→ **DIRECTIONS**
The listing below has to be output exactly as given, less its pictures.

→ **AVAILABLE DATA**
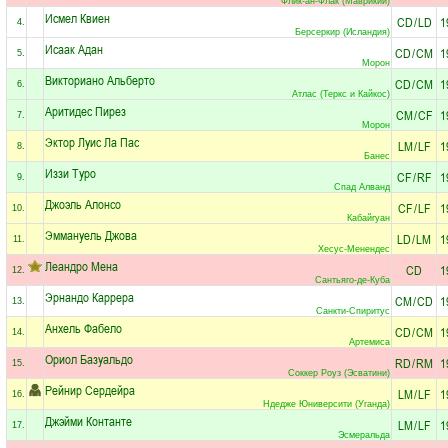
Флик-ан-Флак (Маврикий)
Исмел Квиен
CD
/
LD
1
4.
Берсеркир (Исландия)
Исаак Адан
CD
/
CM
1
5.
Морон
Викториано Альберто
CD
/
CM
1
6.
Атлас (Теркс и Кайкос)
Аритидес Пирез
CM
/
CF
1
7.
Морон
Эктор Луис Ла Пас
LM
/
LF
1
8.
Банес
Иззи Туро
CF
/
RF
1
9.
Спад Алванд
Джоэль Алонсо
CF
/
LF
1
10.
Кабайгуан
Эммануель Джова
LD
/
LM
1
11.
Хесус-Менендес
Леандро Мена
CD
1
12.
Сантьяго-де-Куба
Эрнандо Каррера
CM
/
CD
1
13.
Санкти-Спиритус
Анхель Фабело
CD
/
CM
1
14.
Артемиса
Ориол Базуальдо
RD
/
RM
1
15.
Соккер Роуз (Эсватини)
Рейнир Сердейра
LM
/
LF
1
16.
Ндедже Юниверсити (Уганда)
Джэйми Контанте
LM
/
LF
1
17.
Эсмеральда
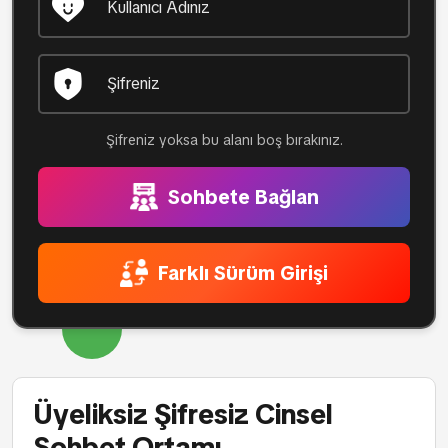
Şifreniz yoksa bu alanı boş bırakınız.
Sohbete Bağlan
Farklı Sürüm Girişi
Üyeliksiz Şifresiz Cinsel
Sohbet Ortamı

→ **YOUR SOLUTION**
Флик-ан-Флак (Маврикий)
Исмел Квиен
CD
/
LD
1
4.
Берсеркир (Исландия)
Исаак Адан
CD
/
CM
1
5.
Морон
Викториано Альберто
CD
/
CM
1
6.
Атлас (Теркс и Кайкос)
Аритидес Пирез
CM
/
CF
1
7.
Морон
Эктор Луис Ла Пас
LM
/
LF
1
8.
Банес
Иззи Туро
CF
/
RF
1
9.
Спад Алванд
Джоэль Алонсо
CF
/
LF
1
10.
Кабайгуан
Эммануель Джова
LD
/
LM
1
11.
Хесус-Менендес
Леандро Мена
CD
1
12.
Сантьяго-де-Куба
Эрнандо Каррера
CM
/
CD
1
13.
Санкти-Спиритус
Анхель Фабело
CD
/
CM
1
14.
Артемиса
Ориол Базуальдо
RD
/
RM
1
15.
Соккер Роуз (Эсватини)
Рейнир Сердейра
LM
/
LF
1
16.
Ндедже Юниверсити (Уганда)
Джэйми Контанте
LM
/
LF
1
17.
Эсмеральда
Şifreniz yoksa bu alanı boş bırakınız.
Sohbete Bağlan
Farklı Sürüm Girişi
Üyeliksiz Şifresiz Cinsel
Sohbet Ortamı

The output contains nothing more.